Hali hazırda İstanbul Alternatif Tiyatrolar Platformu (İATP) geleneğine bağlı kalmayı sürdüren tiyatroculara dönük, Atölye topluluğunun mail yoluyla bir çağrısı oldu: Sosyal bilimci Richard Sennett’in “Beraber” adlı kitabını beraber okumak. Aynı dönemde, Stanislavski’nin kaynaklık ettiği Fiziksel Aksiyon araştırmasına yoğunlaşan bir grup çalışmasında sorumluluk almama ve okumalarımı bu eksene kaydırmama rağmen, Atölye çevresinden Burak Üzümkesici’nin sunum sorumluluğu aldığı bu öneriyi değerlendirmek istedim.
Richard Sennett eskiden beri ilgi duyduğum ve bazı kitaplarını okuduğum bir sosyal bilimci. Eserleri, tiyatro adına da önemli tespitleri olan ve kışkırtıcı sorular devşirebileceğiniz bir kaynak işlevi görebiliyor. Nitekim “Beraber”de, yazarın oda müziği yaptığı dönemde yaşadığı prova deneyimi, 17. yüzyılda XIV. Louis’nin baş dansçısı olduğu, alacakaranlıktan gün doğumuna 13 saat süren bir bale gösterisi ya da kilise ritüellerinin katılımcı biçimden teatral sunum biçimine geçmesi ve meydana gelen Protestan tepki okunurken, tiyatrocuların özel bir dikkat yoğunlaşması yaşaması kaçınılmaz.

(Bazı kayıtlar)
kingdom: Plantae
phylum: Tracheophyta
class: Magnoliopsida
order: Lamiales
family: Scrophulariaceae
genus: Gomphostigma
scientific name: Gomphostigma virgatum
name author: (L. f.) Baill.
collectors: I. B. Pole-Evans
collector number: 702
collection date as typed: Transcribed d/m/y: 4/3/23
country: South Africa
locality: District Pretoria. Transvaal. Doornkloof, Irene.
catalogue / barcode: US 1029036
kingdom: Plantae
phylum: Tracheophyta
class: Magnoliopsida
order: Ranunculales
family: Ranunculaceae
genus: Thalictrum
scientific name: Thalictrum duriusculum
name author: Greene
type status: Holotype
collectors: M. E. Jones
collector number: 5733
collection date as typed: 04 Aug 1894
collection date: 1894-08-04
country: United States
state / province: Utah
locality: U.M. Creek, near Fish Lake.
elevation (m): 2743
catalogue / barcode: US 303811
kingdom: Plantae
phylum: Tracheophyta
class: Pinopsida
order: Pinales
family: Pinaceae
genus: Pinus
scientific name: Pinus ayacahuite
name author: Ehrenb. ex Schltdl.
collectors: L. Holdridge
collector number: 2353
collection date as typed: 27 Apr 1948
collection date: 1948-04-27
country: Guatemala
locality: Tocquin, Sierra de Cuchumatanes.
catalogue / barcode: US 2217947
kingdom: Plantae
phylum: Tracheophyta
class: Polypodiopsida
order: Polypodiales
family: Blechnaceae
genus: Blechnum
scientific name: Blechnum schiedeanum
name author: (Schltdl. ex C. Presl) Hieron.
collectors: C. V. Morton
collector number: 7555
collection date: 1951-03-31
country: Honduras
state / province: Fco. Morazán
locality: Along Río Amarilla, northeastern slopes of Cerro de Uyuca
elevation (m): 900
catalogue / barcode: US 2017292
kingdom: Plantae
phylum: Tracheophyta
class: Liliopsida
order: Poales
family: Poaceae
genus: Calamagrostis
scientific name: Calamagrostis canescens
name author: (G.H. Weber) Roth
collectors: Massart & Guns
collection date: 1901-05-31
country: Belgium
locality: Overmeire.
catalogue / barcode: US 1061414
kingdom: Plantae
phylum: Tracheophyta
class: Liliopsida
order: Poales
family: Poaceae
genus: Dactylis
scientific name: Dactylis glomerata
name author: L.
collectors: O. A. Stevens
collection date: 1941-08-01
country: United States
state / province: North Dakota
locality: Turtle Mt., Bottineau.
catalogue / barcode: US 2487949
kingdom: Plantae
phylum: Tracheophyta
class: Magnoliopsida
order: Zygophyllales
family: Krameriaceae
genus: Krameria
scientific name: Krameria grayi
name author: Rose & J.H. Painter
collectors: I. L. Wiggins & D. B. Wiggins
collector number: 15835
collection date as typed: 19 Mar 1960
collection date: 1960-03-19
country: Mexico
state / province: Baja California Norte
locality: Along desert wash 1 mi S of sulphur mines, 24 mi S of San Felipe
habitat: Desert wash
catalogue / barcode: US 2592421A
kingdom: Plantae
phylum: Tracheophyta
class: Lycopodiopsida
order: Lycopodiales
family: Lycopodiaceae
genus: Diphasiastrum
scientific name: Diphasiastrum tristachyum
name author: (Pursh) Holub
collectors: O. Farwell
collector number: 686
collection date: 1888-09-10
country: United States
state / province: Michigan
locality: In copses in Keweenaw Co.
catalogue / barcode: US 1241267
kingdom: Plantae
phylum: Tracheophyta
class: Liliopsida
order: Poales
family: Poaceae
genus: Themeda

# Yazılı Görev:
"Beraber" okuması hakkındaki metnin "Richard Sennett eskiden" ifadesinden başlayıp "yoğunlaşması yaşaması kaçınılmaz." ifadesiyle biten kısmını, bu ifade de dahil olmak üzere, "oda müziği" yerine "koro müziği" koyarak düzenleyiniz.

# Çözümlü Problem:
Richard Sennett eskiden beri ilgi duyduğum ve bazı kitaplarını okuduğum bir sosyal bilimci. Eserleri, tiyatro adına da önemli tespitleri olan ve kışkırtıcı sorular devşirebileceğiniz bir kaynak işlevi görebiliyor. Nitekim “Beraber”de, yazarın koro müziği yaptığı dönemde yaşadığı prova deneyimi, 17. yüzyılda XIV. Louis’nin baş dansçısı olduğu, alacakaranlıktan gün doğumuna 13 saat süren bir bale gösterisi ya da kilise ritüellerinin katılımcı biçimden teatral sunum biçimine geçmesi ve meydana gelen Protestan tepki okunurken, tiyatrocuların özel bir dikkat yoğunlaşması yaşaması kaçınılmaz.